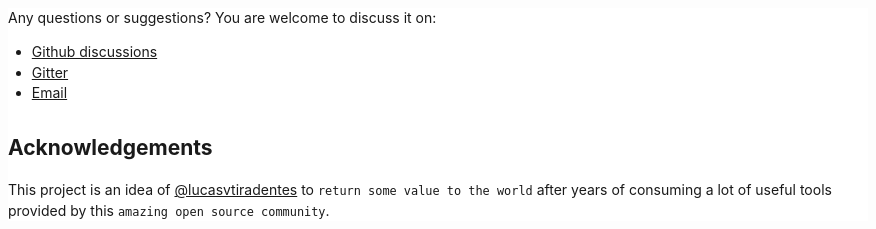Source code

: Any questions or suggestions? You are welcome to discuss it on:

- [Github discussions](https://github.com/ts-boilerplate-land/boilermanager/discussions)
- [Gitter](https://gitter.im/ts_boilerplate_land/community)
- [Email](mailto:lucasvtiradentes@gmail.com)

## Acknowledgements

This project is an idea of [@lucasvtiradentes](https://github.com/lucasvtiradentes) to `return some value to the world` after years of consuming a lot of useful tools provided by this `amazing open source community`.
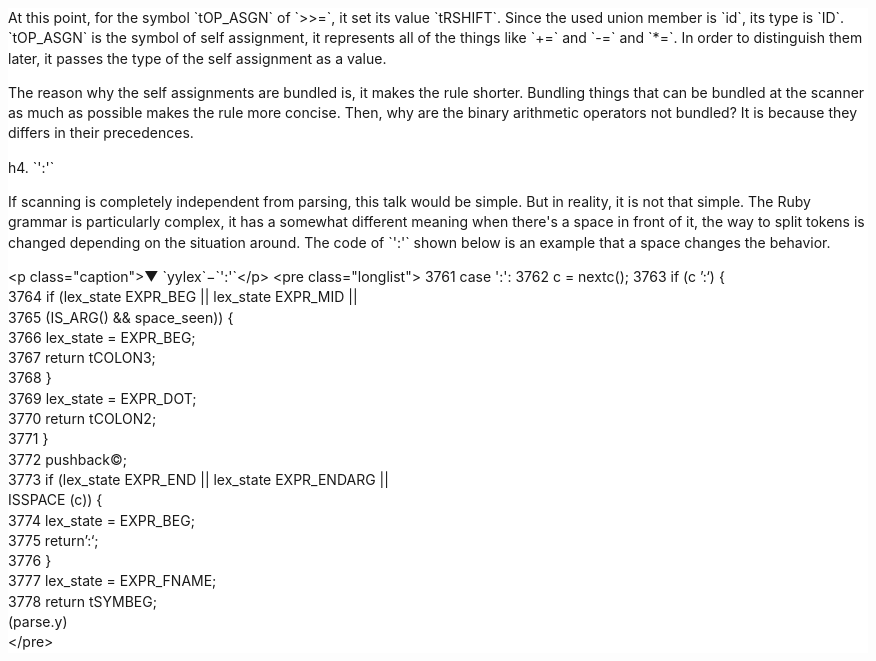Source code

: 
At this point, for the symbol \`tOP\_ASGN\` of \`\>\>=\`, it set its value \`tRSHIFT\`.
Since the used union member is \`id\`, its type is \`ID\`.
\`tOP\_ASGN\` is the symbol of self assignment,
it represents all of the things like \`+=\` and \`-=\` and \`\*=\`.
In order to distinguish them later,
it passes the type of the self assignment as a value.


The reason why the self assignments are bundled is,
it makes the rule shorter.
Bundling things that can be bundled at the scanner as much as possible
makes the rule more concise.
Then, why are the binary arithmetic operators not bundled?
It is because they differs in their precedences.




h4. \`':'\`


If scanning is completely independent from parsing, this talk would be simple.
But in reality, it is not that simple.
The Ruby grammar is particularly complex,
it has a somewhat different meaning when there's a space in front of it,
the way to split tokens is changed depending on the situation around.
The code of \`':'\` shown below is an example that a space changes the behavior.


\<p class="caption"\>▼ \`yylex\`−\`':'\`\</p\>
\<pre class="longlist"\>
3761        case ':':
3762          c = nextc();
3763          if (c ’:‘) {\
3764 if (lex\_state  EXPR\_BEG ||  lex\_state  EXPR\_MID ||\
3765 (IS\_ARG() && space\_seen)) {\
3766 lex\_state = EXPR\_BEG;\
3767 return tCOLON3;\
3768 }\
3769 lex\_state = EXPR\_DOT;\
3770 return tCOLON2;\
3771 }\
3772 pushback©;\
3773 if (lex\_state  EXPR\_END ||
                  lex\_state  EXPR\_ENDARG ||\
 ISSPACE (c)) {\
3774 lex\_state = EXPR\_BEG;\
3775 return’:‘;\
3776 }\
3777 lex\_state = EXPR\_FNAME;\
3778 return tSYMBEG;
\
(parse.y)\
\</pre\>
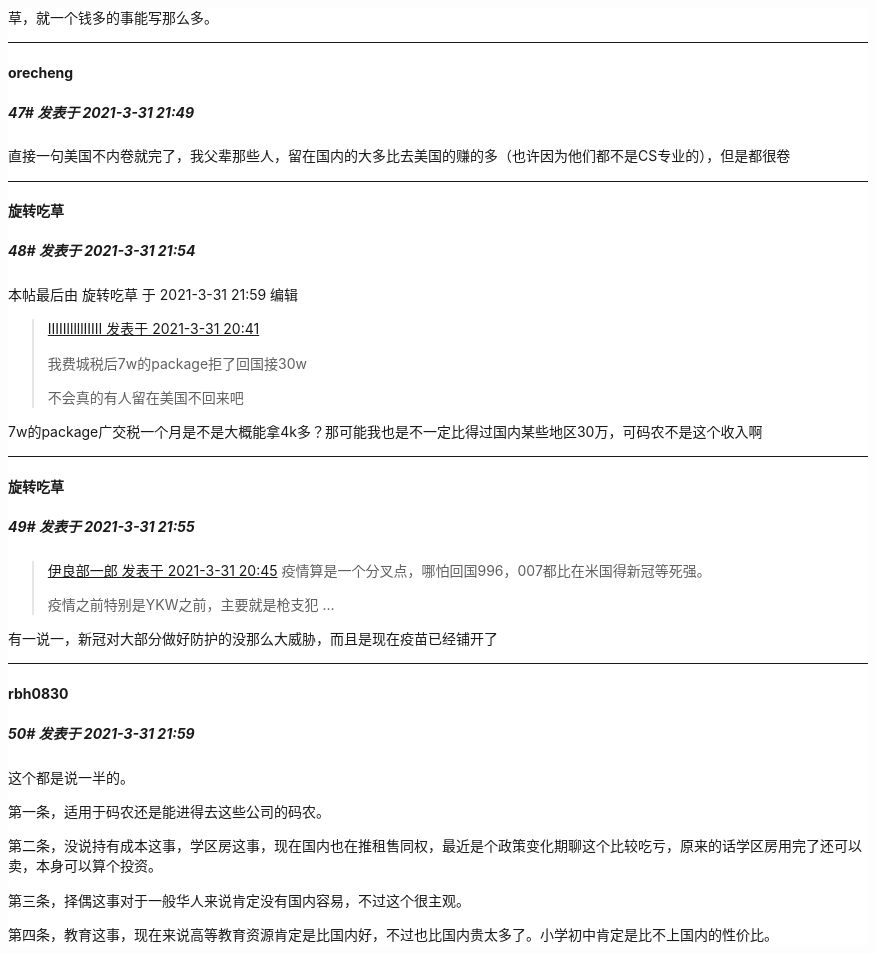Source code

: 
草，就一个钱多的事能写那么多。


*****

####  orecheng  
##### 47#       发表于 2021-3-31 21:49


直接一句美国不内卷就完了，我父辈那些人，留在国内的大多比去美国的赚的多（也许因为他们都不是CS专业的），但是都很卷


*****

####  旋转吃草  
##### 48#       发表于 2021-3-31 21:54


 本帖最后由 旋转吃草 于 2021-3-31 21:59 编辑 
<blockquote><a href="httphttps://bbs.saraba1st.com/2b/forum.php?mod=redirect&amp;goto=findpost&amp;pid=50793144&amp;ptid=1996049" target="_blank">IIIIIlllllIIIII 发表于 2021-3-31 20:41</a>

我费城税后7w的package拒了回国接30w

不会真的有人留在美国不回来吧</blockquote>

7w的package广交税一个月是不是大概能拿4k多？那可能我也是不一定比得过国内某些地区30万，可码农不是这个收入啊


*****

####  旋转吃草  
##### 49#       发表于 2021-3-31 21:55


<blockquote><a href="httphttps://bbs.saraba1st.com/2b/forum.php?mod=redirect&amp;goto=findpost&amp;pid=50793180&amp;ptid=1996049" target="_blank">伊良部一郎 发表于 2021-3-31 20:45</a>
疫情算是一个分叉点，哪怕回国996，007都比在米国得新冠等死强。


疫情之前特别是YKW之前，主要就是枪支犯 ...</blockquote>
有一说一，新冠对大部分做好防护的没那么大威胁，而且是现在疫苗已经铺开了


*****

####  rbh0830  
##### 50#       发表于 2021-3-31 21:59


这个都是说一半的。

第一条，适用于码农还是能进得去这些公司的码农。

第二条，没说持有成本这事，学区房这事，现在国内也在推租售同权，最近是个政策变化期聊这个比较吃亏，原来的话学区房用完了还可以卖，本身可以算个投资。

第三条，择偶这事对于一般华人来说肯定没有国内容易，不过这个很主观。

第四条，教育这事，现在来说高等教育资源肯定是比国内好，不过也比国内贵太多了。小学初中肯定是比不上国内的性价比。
• • • • •
#### [WHAT THE EXERCISE ASKS]
Output the records exactly. Drop the images.

#### [OUTPUT FOR THIS EXERCISE]
Source code

: Any questions or suggestions? You are welcome to discuss it on:

- [Github discussions](https://github.com/ts-boilerplate-land/boilermanager/discussions)
- [Gitter](https://gitter.im/ts_boilerplate_land/community)
- [Email](mailto:lucasvtiradentes@gmail.com)

## Acknowledgements

This project is an idea of [@lucasvtiradentes](https://github.com/lucasvtiradentes) to `return some value to the world` after years of consuming a lot of useful tools provided by this `amazing open source community`.
Source code

: 
At this point, for the symbol \`tOP\_ASGN\` of \`\>\>=\`, it set its value \`tRSHIFT\`.
Since the used union member is \`id\`, its type is \`ID\`.
\`tOP\_ASGN\` is the symbol of self assignment,
it represents all of the things like \`+=\` and \`-=\` and \`\*=\`.
In order to distinguish them later,
it passes the type of the self assignment as a value.


The reason why the self assignments are bundled is,
it makes the rule shorter.
Bundling things that can be bundled at the scanner as much as possible
makes the rule more concise.
Then, why are the binary arithmetic operators not bundled?
It is because they differs in their precedences.




h4. \`':'\`


If scanning is completely independent from parsing, this talk would be simple.
But in reality, it is not that simple.
The Ruby grammar is particularly complex,
it has a somewhat different meaning when there's a space in front of it,
the way to split tokens is changed depending on the situation around.
The code of \`':'\` shown below is an example that a space changes the behavior.


\<p class="caption"\>▼ \`yylex\`−\`':'\`\</p\>
\<pre class="longlist"\>
3761        case ':':
3762          c = nextc();
3763          if (c ’:‘) {\
3764 if (lex\_state  EXPR\_BEG ||  lex\_state  EXPR\_MID ||\
3765 (IS\_ARG() && space\_seen)) {\
3766 lex\_state = EXPR\_BEG;\
3767 return tCOLON3;\
3768 }\
3769 lex\_state = EXPR\_DOT;\
3770 return tCOLON2;\
3771 }\
3772 pushback©;\
3773 if (lex\_state  EXPR\_END ||
                  lex\_state  EXPR\_ENDARG ||\
 ISSPACE (c)) {\
3774 lex\_state = EXPR\_BEG;\
3775 return’:‘;\
3776 }\
3777 lex\_state = EXPR\_FNAME;\
3778 return tSYMBEG;
\
(parse.y)\
\</pre\>
Source code

: 
草，就一个钱多的事能写那么多。


*****

####  orecheng  
##### 47#       发表于 2021-3-31 21:49


直接一句美国不内卷就完了，我父辈那些人，留在国内的大多比去美国的赚的多（也许因为他们都不是CS专业的），但是都很卷


*****

####  旋转吃草  
##### 48#       发表于 2021-3-31 21:54


 本帖最后由 旋转吃草 于 2021-3-31 21:59 编辑 
<blockquote><a href="httphttps://bbs.saraba1st.com/2b/forum.php?mod=redirect&amp;goto=findpost&amp;pid=50793144&amp;ptid=1996049" target="_blank">IIIIIlllllIIIII 发表于 2021-3-31 20:41</a>

我费城税后7w的package拒了回国接30w

不会真的有人留在美国不回来吧</blockquote>

7w的package广交税一个月是不是大概能拿4k多？那可能我也是不一定比得过国内某些地区30万，可码农不是这个收入啊


*****

####  旋转吃草  
##### 49#       发表于 2021-3-31 21:55


<blockquote><a href="httphttps://bbs.saraba1st.com/2b/forum.php?mod=redirect&amp;goto=findpost&amp;pid=50793180&amp;ptid=1996049" target="_blank">伊良部一郎 发表于 2021-3-31 20:45</a>
疫情算是一个分叉点，哪怕回国996，007都比在米国得新冠等死强。


疫情之前特别是YKW之前，主要就是枪支犯 ...</blockquote>
有一说一，新冠对大部分做好防护的没那么大威胁，而且是现在疫苗已经铺开了


*****

####  rbh0830  
##### 50#       发表于 2021-3-31 21:59


这个都是说一半的。

第一条，适用于码农还是能进得去这些公司的码农。

第二条，没说持有成本这事，学区房这事，现在国内也在推租售同权，最近是个政策变化期聊这个比较吃亏，原来的话学区房用完了还可以卖，本身可以算个投资。

第三条，择偶这事对于一般华人来说肯定没有国内容易，不过这个很主观。

第四条，教育这事，现在来说高等教育资源肯定是比国内好，不过也比国内贵太多了。小学初中肯定是比不上国内的性价比。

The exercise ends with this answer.